Ground Investigation Specialist of the Year
Lankelma recorded a rapid rise in revenues and grew staff numbers in 2014. The company continued its strategy of growing its core UK business, while expanding internationally in the nearshore market.
Overseas projects in New Zealand, Venezuela, Cameroon, Congo and Guinea were largely responsible for the rise in revenue over the last 12 months, with international work representing about a significant amount of turnover. Lankelma continually aims to develop innovative CPT techniques to deliver reliable and accurate data in a range of environments.

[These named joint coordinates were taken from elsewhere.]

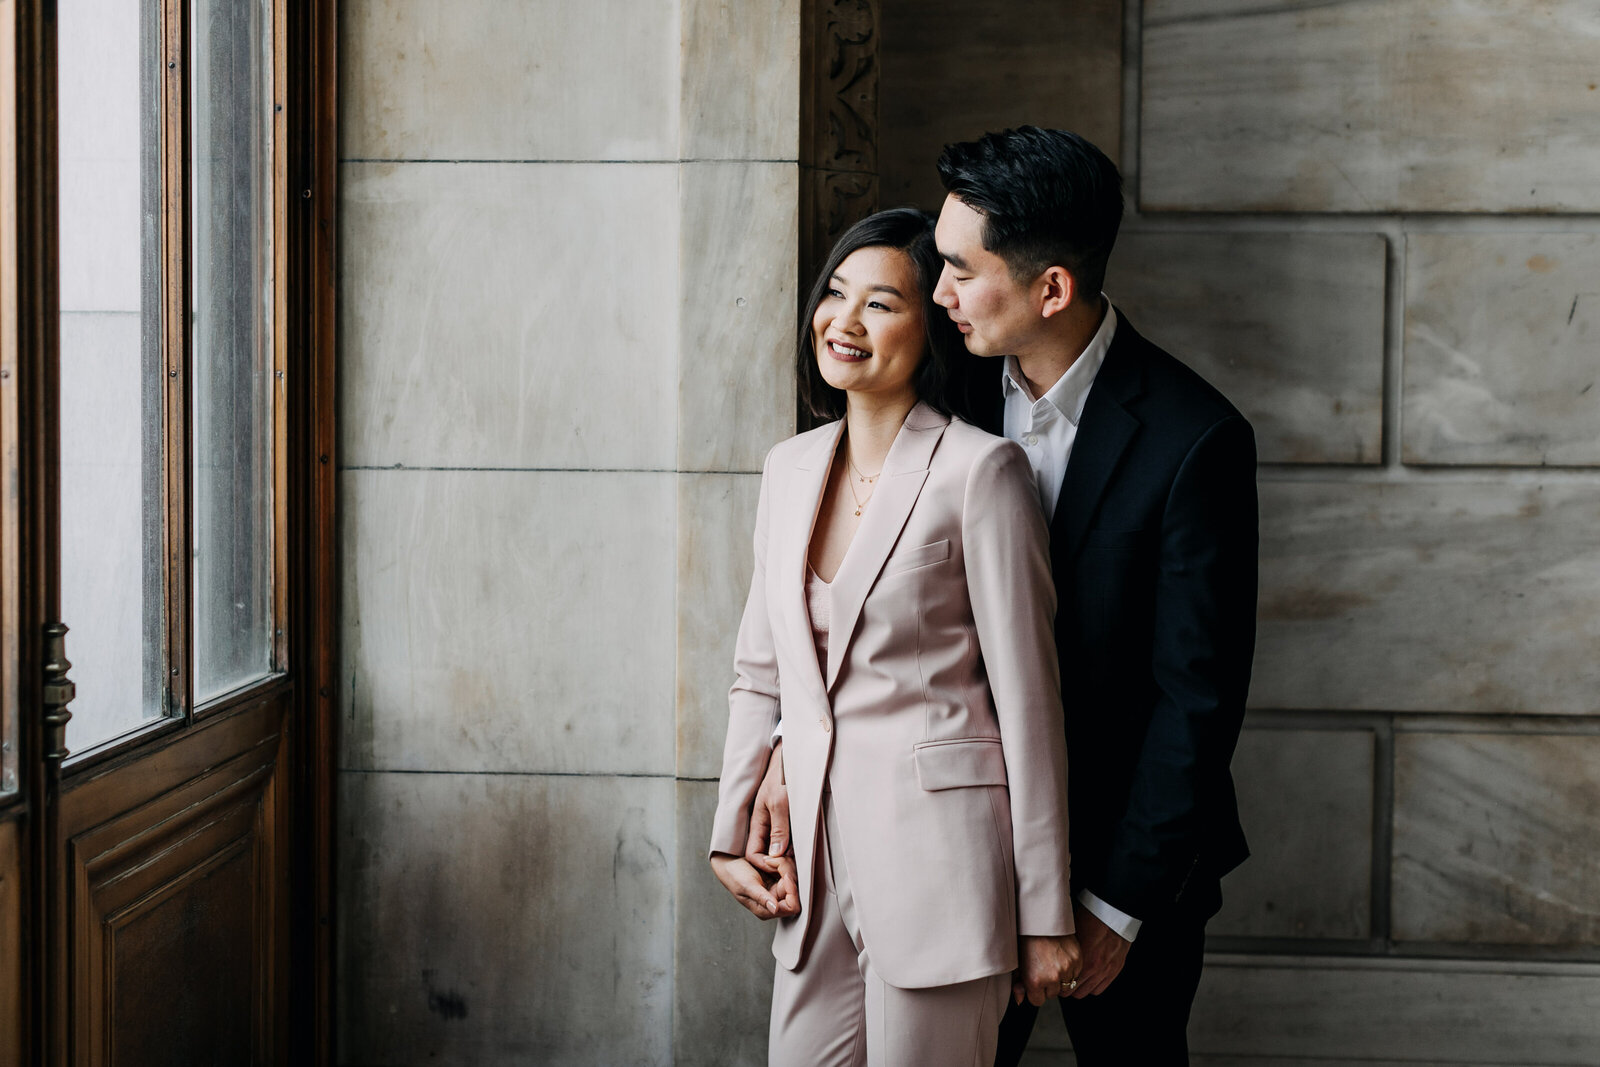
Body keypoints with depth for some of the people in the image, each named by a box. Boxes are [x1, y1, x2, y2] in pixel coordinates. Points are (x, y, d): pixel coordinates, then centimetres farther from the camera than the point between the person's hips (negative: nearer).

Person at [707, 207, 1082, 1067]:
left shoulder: (979, 471, -9)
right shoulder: (791, 467, 10)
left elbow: (1028, 701, -9)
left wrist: (1045, 915, -9)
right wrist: (730, 834, 12)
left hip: (939, 855, -6)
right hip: (816, 859, 6)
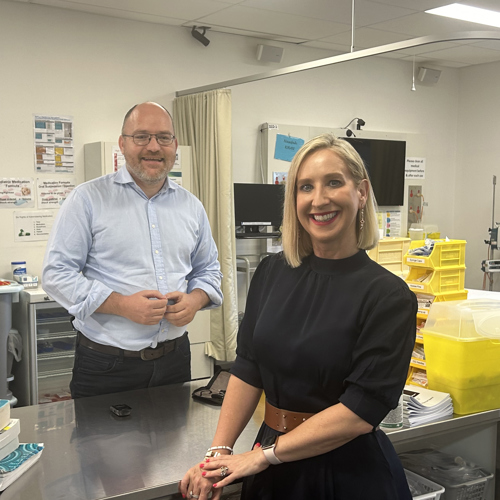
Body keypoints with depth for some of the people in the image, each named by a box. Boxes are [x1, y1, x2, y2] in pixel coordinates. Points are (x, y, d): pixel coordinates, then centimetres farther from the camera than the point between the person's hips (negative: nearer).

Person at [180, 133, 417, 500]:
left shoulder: (388, 296, -14)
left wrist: (265, 454, -16)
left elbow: (362, 409, -18)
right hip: (274, 468, 4)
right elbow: (248, 370, 1)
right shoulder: (272, 273, -1)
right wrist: (220, 451, -8)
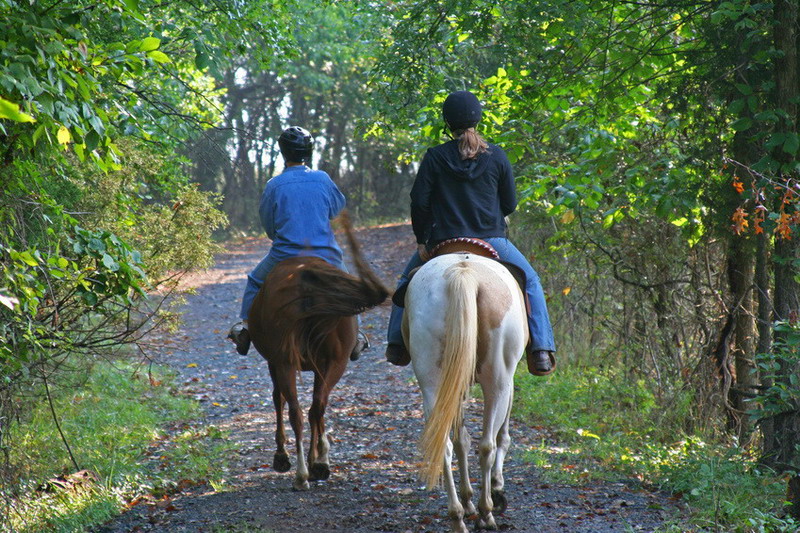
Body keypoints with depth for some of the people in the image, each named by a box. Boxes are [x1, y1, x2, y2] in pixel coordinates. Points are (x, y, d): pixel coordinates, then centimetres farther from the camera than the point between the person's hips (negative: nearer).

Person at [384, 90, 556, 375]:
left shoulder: (435, 157, -5)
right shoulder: (497, 156, -2)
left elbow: (419, 202, -5)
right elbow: (510, 204, 4)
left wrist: (421, 240, 9)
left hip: (444, 241, 0)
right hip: (492, 240, 0)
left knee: (407, 282, 25)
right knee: (530, 281, 20)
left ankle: (397, 344, 18)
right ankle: (541, 350, 8)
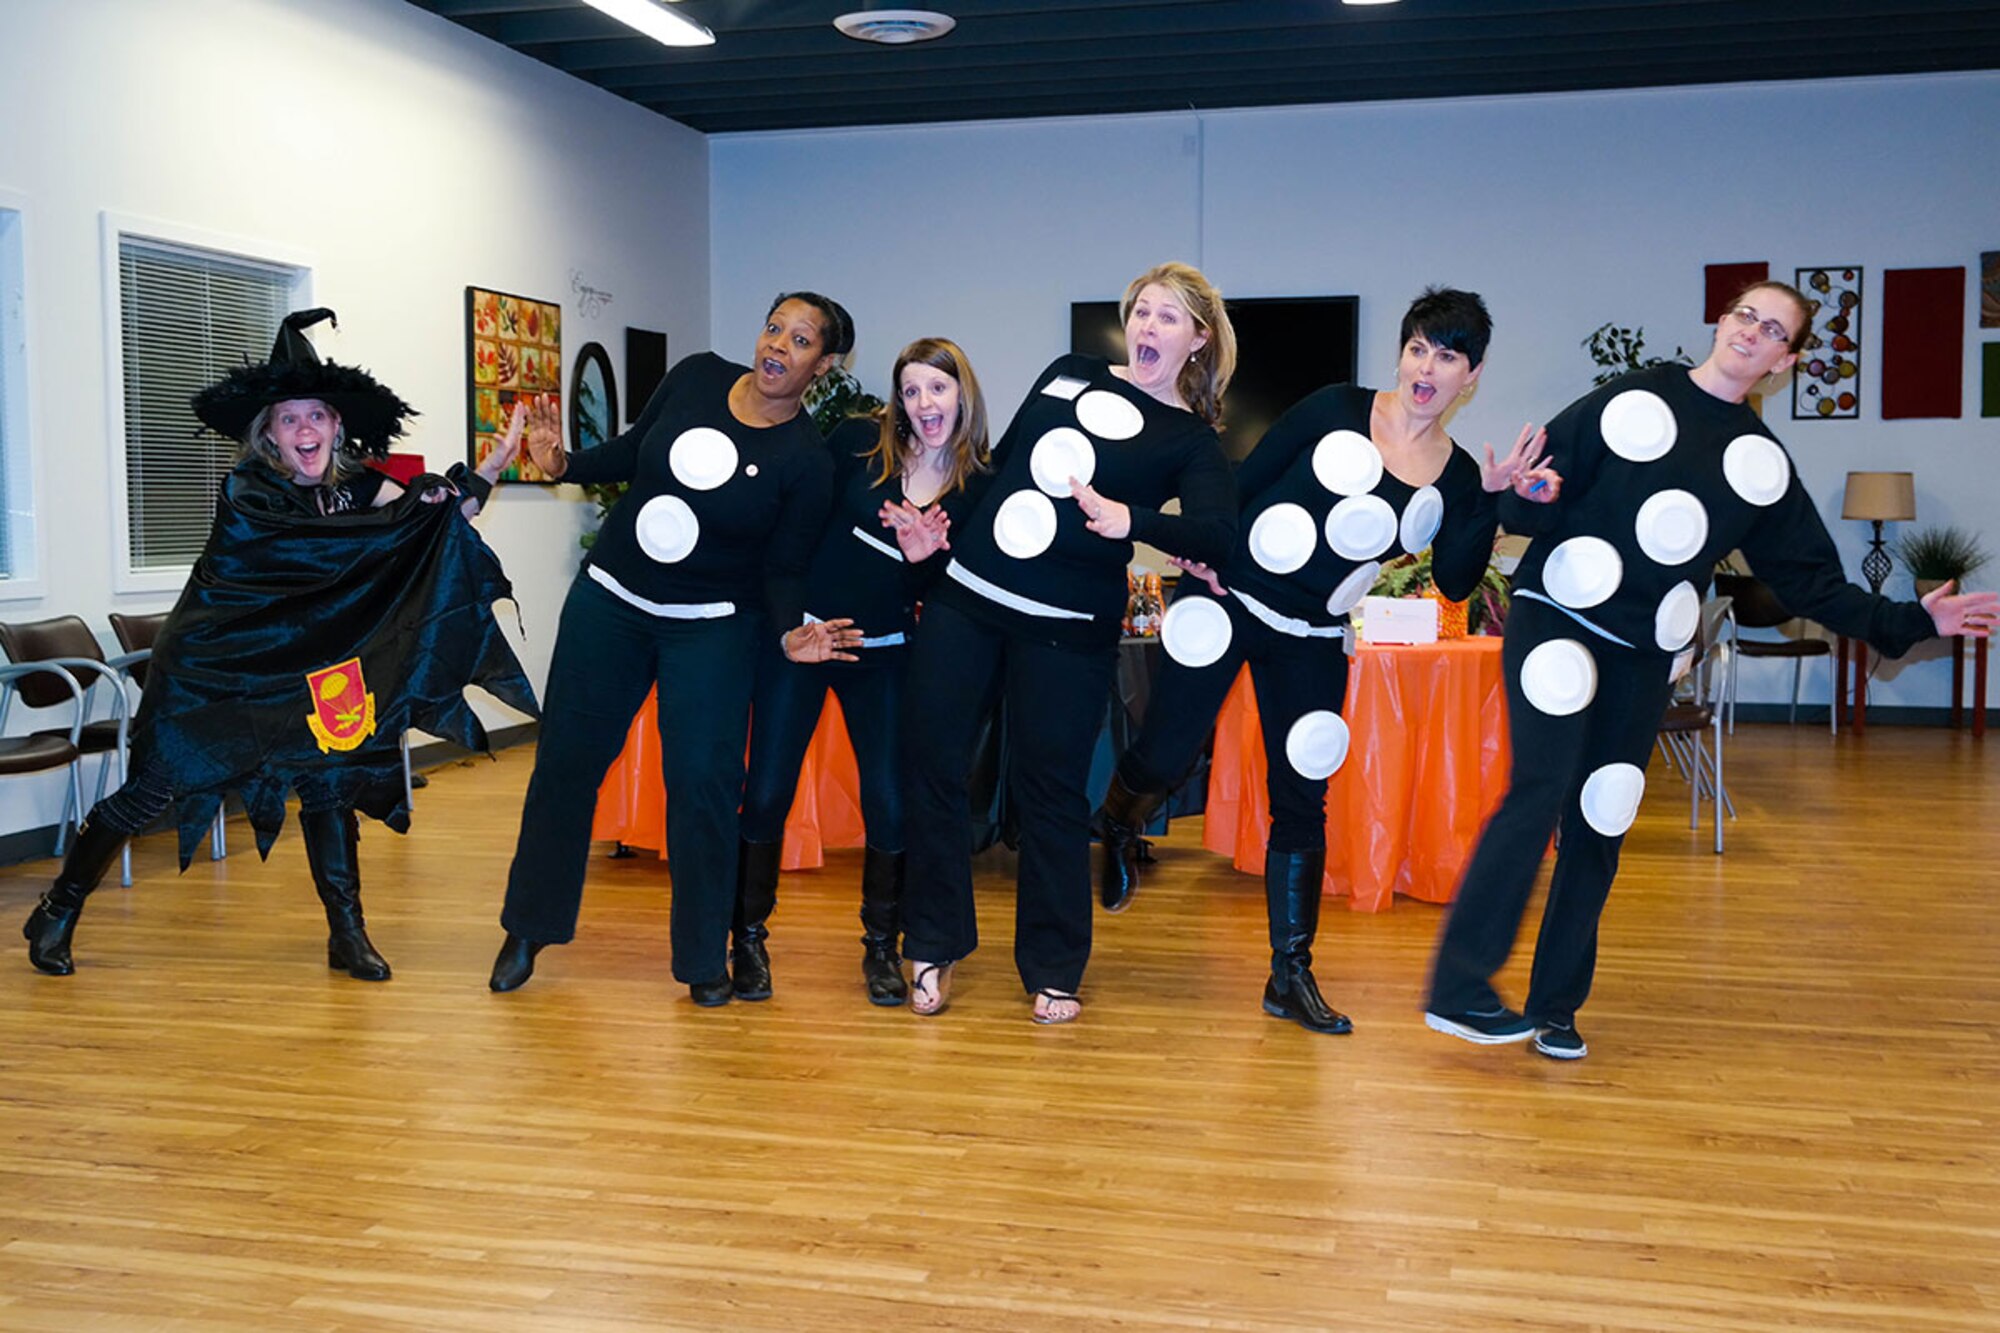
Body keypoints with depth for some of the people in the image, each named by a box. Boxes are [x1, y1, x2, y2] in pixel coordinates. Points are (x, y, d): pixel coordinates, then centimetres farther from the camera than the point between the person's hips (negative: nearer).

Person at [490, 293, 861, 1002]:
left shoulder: (806, 461, -13)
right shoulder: (696, 377, -4)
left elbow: (783, 569, -8)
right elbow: (632, 451, 11)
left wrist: (791, 633, -26)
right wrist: (565, 464, -3)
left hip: (710, 630, -3)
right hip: (608, 599, 3)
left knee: (702, 779, -7)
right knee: (566, 759, 8)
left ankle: (704, 956, 12)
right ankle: (528, 929, 26)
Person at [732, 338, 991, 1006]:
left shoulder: (977, 488, -3)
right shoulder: (859, 441, -5)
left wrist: (925, 559, -21)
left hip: (883, 653, 1)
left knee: (889, 802, -2)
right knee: (766, 792, 0)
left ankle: (881, 945, 19)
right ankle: (747, 938, 18)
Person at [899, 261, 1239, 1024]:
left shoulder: (1191, 440, 0)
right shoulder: (1069, 374, 12)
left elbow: (1217, 533, -17)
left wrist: (1129, 520, -32)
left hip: (1065, 628, -4)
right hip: (964, 597, 4)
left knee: (1049, 790, 1)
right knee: (934, 767, 5)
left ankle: (1053, 971, 17)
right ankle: (932, 948, 19)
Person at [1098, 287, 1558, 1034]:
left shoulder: (1456, 476, 3)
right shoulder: (1336, 410, -5)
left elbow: (1455, 582, -6)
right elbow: (1246, 480, -2)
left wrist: (1491, 497, -15)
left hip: (1311, 643, 3)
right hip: (1223, 605, -3)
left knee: (1302, 803, 3)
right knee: (1166, 756, -2)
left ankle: (1290, 976, 13)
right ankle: (1117, 828, 36)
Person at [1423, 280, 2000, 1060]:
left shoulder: (1764, 464, 11)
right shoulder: (1632, 400, 2)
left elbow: (1814, 586, 13)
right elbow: (1531, 497, -1)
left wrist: (1915, 620, 8)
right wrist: (1525, 496, -23)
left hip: (1642, 658, 4)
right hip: (1554, 622, -4)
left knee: (1599, 827, 2)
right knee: (1540, 791, -20)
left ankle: (1555, 1008, 14)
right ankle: (1458, 990, -17)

As well as new cyclic CPTu and lubricating cone techniques, 2014 saw a new seismic wave generator for the seismic cone test introduced. The company says this is already helping engineers better design earthquakeresistant foundations in New Zealand.
The judges reached a unanimous decision following a clear presentation of the company’s strength in innovation and spectacular growth.
The judges were also impressed by the company’s ability to spot gaps in the market and awareness of potential threats to continued growth. In summary, Lankelma met all criteria with no room for doubt.
International Project of the Year
Winner: Züblin Spezialtiefbau, Division Ground Engineering – Söderströmstunneln, Citybanan, Stockholm Sweden
The Söderströmstunneln, part of the Citybanan railway link in Stockholm, comprises the construction of three concrete tunnel elements that have been immersed between two inner-city islands.
The immersed tunnel elements are supported on pile foundations that have been drilled from into the bedrock with more than 40m depth from the water level.
Züblin together with its Swedish subsidiary Züblin Scandinavia was responsible for the complete design and build project.
All ground engineering works, including bored piles, steel core piles, rock anchors, etc., were also undertaken by Züblin.
The judges described the project as fascinating and having the “wow” factor. Züblin was also praised for taking a bold step to try something it had not done before while demonstrating confidence, engagement and a well-thought through approach.
Ground Investigation Project of the Year
Winner Atkins, Horizon Nuclear Power and Structural Soils – Wylfa Newydd detailed onshore ground investigation
Source: DECC via Flickr
The Wylfa Newydd project is being developed by Horizon Nuclear Power. Its objective is to build and operate a new nuclear power station using the Advanced Boiling Water Reactor design developed by Hitachi-GE. Horizon commissioned Structural Soils and Atkins to conduct the site investigation.
The key to the project was using experienced and competent personnel at all levels with credible experience and who could deliver the project’s requirements for quality, work planning, scope development and definition, site work, in-situ and laboratory testing and interpretation of geotechnical parameters.
By working closely together, Horizon, Structural Soils and Atkins successfully met the project milestones of starting on site in March 2014 and delivering the first interpretative report in December 2014.
The judges thought the team demonstrated brilliant project management and outstanding cultural engagement. One judge added: “This is clearly a winning project but not just because it’s a big job – they demonstrated impressive data collection, but it is even more impressive that they are actually using the data effectively.”